How to remove using XPath?

J

JRazor2015-03-21 19:02:56

Python

JRazor, 2015-03-21 19:02:56

Hello.
There was a question on Xpath. There is this code:

<span class="less-review">I visited this clinic as my wisdom tooth is growing horizontally resulting in bleeding gums,the doctor examined and said the tooth has to go out 
<br/>it might result in the surrounding teeth&#039;s going bad  she explained 
<br/>everything in very layman terms as to why we would extracting it 
<br/>have made reservations with them to get the tooth extracted,overall a  nice experience, 
<br/>
<br/></span>

When parsing, I want to remove these tags and parse the entire comment into one line without resorting to crutches, such as parsing child elements and then combining them.
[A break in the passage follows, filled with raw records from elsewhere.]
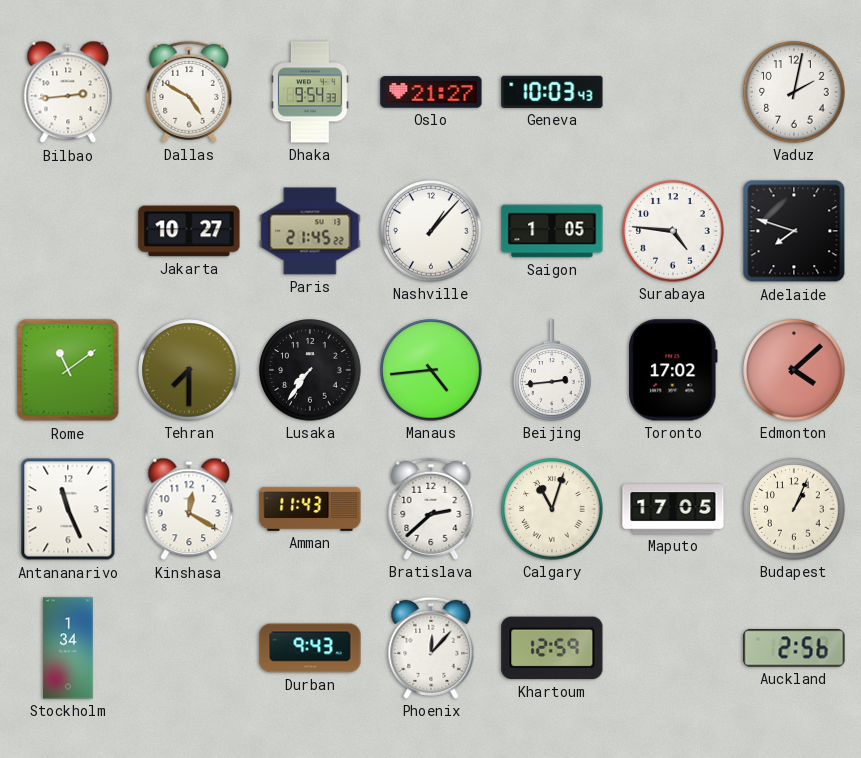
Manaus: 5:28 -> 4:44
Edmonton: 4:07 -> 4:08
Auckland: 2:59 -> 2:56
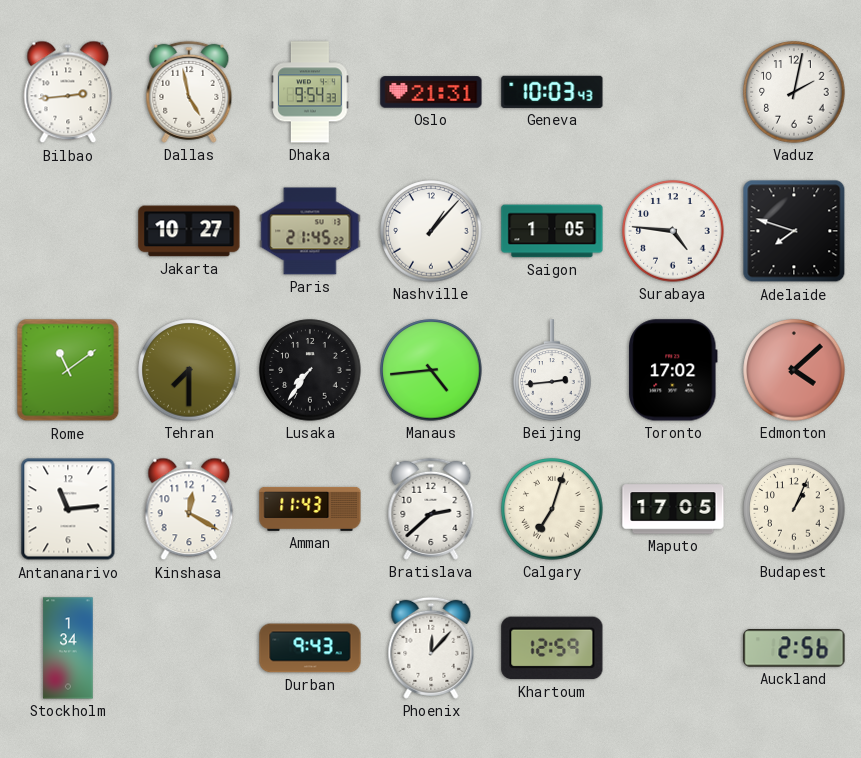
Dallas: 4:50 -> 4:58
Oslo: 21:27 -> 21:31
Antananarivo: 11:26 -> 11:14
Calgary: 11:03 -> 7:03
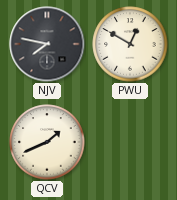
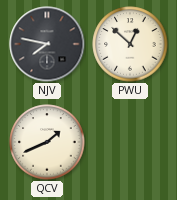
PWU: 12:50 -> 12:52
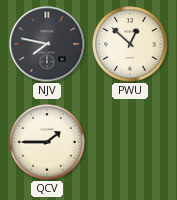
QCV: 1:41 -> 1:45
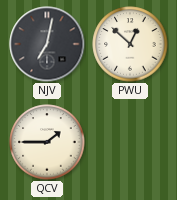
NJV: 7:47 -> 7:02
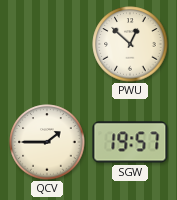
NJV: 7:02 -> none
SGW: none -> 19:57
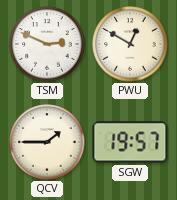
TSM: none -> 2:49
PWU: 12:52 -> 12:50
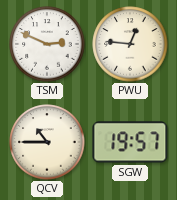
PWU: 12:50 -> 12:46
QCV: 1:45 -> 10:45
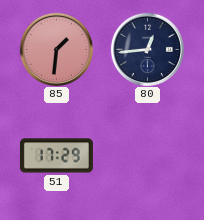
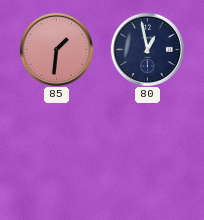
80: 12:44 -> 12:58
51: 17:29 -> none
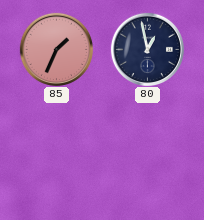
85: 1:31 -> 1:34
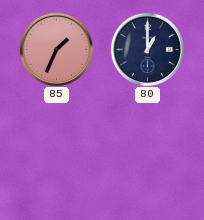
80: 12:58 -> 1:00
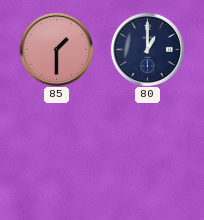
85: 1:34 -> 1:30
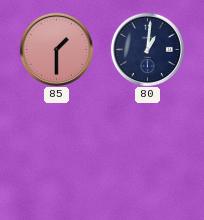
80: 1:00 -> 1:01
Can I do it in terms of XPath?
Thank you very much in advance

Reply

Answer the question

In order to leave comments, you need to log in

5 answer(s)

A

Andrey K, 2015-03-21
@mututunus

''.join(html.xpath('/span/text()'))

I

Igor Nikolaev, 2015-03-22
@nightvich

hxs = HtmlXPathSelector(response)
data = hxs.xpath('/span/text()').extract()

M

mukizu, 2015-03-26
@mukizu

I think you need to dig towards the normalize-space () function: stackoverflow.com/questions/11007527/xpath-to-get-...

I

Ilya, 2015-03-26
@glebovgin

Wouldn't it work similar to php?

$query = $xpath->query('//span[@class="less-review"]');
$query->item(0)->nodeValue; // тут уже чистый текст без лишних тегов.

M

MrCarlione, 2015-05-21
@MrCarlione

I can't check, but I think it's necessary to take the parent tag for the block you specified and apply the text() function. For example, if the genus div tag, then the expression will take the form "//div/text()". The entire text of the block without tags should get into the variable.